- The problem -
The line containing "1,3 млн полностью завершили курс иммунизации" marks the end: write out exactly every line from the first line of the data below through that line, and only those.

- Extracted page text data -
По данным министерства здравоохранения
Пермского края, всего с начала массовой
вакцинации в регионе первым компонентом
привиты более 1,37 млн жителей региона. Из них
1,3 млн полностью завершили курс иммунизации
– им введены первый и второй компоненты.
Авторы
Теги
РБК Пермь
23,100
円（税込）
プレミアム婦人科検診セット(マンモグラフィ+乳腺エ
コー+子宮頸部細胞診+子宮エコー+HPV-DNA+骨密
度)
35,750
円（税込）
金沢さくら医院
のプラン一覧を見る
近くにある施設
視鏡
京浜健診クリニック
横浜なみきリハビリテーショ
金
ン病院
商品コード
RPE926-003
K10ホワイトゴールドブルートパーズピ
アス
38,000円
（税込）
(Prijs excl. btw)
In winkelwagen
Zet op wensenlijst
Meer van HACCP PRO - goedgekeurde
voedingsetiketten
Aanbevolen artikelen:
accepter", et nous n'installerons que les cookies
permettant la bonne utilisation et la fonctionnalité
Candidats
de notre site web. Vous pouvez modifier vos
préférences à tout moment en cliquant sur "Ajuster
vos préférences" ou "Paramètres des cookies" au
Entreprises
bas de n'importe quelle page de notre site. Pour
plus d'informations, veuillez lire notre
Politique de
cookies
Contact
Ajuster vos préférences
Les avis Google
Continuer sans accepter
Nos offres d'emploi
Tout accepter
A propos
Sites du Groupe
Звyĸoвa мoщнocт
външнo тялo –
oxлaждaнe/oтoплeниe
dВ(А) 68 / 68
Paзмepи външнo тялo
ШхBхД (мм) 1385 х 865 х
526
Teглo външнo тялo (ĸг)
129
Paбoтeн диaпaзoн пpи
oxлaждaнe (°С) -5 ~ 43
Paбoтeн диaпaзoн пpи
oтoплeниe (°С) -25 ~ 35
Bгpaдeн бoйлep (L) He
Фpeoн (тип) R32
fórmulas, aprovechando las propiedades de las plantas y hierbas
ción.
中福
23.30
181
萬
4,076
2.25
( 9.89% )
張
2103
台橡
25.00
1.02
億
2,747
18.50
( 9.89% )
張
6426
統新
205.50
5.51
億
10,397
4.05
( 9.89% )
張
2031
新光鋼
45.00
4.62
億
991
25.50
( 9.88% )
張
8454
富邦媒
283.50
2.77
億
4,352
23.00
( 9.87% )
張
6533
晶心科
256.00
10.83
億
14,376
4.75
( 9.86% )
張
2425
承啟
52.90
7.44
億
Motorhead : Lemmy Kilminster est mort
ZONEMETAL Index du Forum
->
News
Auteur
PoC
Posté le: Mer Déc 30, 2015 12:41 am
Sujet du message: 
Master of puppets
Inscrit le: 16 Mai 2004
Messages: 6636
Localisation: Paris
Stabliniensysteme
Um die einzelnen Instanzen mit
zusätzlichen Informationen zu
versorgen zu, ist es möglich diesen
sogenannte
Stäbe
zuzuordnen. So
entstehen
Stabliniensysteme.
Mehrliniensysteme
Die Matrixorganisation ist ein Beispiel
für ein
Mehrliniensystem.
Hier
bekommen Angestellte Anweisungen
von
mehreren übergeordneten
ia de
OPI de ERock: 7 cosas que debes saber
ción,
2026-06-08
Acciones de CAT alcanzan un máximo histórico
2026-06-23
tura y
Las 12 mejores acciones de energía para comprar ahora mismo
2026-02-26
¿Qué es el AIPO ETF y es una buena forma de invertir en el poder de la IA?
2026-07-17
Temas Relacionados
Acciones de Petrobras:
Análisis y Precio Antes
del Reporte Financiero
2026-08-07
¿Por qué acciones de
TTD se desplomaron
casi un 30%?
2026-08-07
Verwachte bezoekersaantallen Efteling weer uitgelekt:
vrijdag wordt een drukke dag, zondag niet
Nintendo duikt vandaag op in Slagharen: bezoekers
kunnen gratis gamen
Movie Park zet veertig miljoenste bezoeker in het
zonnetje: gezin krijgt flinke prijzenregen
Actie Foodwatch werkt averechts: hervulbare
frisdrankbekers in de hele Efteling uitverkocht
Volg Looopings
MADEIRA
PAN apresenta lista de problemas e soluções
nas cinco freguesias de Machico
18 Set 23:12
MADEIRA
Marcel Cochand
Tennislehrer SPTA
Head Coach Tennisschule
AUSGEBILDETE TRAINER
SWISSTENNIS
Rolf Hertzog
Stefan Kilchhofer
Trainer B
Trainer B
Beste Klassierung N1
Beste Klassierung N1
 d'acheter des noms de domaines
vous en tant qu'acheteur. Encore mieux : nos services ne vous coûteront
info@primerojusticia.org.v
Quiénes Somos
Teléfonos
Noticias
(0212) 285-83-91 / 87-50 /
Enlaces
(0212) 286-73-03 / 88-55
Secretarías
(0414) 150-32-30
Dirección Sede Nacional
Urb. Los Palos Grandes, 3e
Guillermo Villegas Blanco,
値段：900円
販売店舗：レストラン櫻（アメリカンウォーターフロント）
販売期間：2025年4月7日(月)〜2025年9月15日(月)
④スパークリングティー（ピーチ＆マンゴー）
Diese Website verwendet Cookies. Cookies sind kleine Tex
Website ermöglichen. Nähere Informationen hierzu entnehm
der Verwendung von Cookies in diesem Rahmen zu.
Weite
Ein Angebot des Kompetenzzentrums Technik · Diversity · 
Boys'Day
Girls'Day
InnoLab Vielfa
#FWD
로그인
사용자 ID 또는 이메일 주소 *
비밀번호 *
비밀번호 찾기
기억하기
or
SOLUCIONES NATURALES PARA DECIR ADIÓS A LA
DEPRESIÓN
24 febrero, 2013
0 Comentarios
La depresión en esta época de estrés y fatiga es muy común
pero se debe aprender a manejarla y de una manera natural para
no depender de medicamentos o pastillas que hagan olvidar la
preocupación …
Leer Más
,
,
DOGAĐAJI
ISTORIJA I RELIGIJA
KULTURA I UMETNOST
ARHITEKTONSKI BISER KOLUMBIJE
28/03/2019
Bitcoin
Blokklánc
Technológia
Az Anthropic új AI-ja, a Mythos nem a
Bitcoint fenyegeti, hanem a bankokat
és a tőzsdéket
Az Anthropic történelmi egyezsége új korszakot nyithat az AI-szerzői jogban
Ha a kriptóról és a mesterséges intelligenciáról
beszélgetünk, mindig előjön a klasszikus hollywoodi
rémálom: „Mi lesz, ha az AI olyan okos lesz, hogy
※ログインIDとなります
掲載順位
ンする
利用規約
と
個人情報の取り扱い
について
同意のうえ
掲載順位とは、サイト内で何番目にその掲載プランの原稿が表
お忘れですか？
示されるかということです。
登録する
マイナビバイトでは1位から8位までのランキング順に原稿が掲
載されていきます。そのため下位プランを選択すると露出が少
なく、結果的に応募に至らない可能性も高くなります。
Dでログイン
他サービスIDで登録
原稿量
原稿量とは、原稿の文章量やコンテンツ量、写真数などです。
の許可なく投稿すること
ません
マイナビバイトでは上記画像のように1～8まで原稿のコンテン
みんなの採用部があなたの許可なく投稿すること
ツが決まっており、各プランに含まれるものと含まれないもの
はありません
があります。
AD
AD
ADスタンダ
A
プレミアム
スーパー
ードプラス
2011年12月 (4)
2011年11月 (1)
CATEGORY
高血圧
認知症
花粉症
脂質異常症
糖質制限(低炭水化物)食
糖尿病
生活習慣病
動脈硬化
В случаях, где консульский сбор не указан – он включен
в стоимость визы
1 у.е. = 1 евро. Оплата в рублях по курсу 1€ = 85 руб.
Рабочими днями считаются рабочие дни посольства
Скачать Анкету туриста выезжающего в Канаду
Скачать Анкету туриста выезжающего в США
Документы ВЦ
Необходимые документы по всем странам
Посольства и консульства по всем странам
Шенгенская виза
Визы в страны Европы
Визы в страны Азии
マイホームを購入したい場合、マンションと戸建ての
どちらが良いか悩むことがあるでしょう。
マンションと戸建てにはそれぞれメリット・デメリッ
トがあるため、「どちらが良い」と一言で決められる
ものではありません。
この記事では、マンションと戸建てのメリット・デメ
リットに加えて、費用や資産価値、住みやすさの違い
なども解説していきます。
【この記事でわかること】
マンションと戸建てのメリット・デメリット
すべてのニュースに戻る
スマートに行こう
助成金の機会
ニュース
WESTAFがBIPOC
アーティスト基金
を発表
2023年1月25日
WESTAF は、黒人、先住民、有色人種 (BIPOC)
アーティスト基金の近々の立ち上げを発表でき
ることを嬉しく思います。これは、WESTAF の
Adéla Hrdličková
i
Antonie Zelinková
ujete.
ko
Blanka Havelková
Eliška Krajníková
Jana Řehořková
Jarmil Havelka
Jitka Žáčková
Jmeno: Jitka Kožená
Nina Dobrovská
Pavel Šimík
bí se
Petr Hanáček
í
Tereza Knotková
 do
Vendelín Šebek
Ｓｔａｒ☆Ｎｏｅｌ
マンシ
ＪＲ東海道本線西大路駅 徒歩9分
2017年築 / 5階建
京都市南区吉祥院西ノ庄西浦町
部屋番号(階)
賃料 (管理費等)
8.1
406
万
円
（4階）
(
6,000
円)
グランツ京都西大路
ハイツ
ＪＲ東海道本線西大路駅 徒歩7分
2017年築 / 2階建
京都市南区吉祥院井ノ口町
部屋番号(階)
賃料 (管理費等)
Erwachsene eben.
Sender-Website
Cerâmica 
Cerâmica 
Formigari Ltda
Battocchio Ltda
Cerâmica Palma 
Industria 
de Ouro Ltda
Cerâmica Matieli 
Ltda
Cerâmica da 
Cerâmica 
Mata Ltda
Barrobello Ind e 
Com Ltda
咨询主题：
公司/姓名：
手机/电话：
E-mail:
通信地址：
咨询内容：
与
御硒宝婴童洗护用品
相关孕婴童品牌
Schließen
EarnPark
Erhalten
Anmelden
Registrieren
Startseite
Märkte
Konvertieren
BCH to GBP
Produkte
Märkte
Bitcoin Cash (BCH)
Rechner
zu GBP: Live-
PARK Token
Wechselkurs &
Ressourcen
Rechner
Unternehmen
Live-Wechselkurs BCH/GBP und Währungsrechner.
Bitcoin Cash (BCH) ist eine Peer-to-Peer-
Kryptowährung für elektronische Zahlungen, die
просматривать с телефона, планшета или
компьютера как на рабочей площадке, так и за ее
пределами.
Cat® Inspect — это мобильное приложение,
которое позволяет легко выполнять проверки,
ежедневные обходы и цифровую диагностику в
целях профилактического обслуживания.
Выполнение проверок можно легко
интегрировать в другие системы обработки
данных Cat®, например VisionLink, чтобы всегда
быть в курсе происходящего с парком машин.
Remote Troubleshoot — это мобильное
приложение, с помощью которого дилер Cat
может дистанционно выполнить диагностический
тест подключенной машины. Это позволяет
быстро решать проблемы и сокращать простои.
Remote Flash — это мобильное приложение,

- Answer area -
По данным министерства здравоохранения
Пермского края, всего с начала массовой
вакцинации в регионе первым компонентом
привиты более 1,37 млн жителей региона. Из них
1,3 млн полностью завершили курс иммунизации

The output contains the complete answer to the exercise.